Employers Duties to the Home Worker
To carry out risk assessments should not cause the employer much difficulty. The protection of the home worker in such situations should be straight forward. However It is not feasible or desirable for the employer to carry out in situ risk assessments. Checking the use of display screen equipment or if the working environment is safe and well ventilated is difficult. So such assessments will need to be carried out remotely and in consultation with the employee. The employee would need to cooperate with the employer and comply and all reasonable provisions under the Health and Safety at Work etc Act 1974 and do nothing to prevent or interfere with the employers duties.
What about the Benefits of no Commute?
Of course the removal of the commute may be desirable to the home worker but there can be unfortunate consequences. In particular the affect of working alone. The lack of normal work / social interactions can cause hither too unknown stresses and consequent mental health problems. Though in a small number of cases the affect can be positive as not everyone enjoys such social interactions.
What about the Employer in the Home Working situation?

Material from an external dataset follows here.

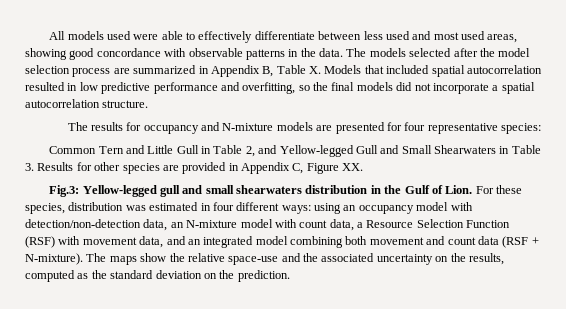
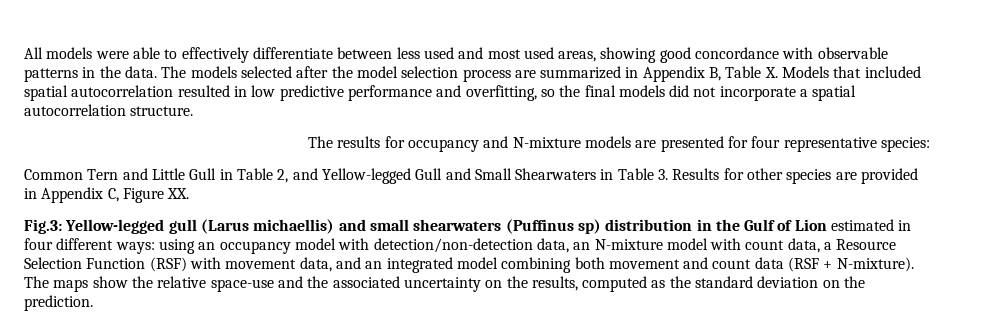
[106,31,131,40] used -> (93, 53) none
(180, 191) none -> [200,219,335,234] (Larus michaellis)
(303, 189) none -> [505,219,601,234] (Puffinus sp)
[445,185,523,194] [25,202,146,214] Lion. For these species, distribution was -> [794,219,827,231] Lion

Consider the effect on the employer. Low office occupancy, perhaps low staff motivation caused by home working results in poor outcomes. The normal buzz associated with coming to work meeting colleagues and exchanging ideas may be lacking. The affect can have a serious effect on the company and ultimately the bottom line. This could well have implications for the mental health and wellbeing of the employer.
So perhaps the mental health aspect is the greatest risk to all those involved and emphasing this in your risk assessment and having in place reasonable provision for managing this is fundamental.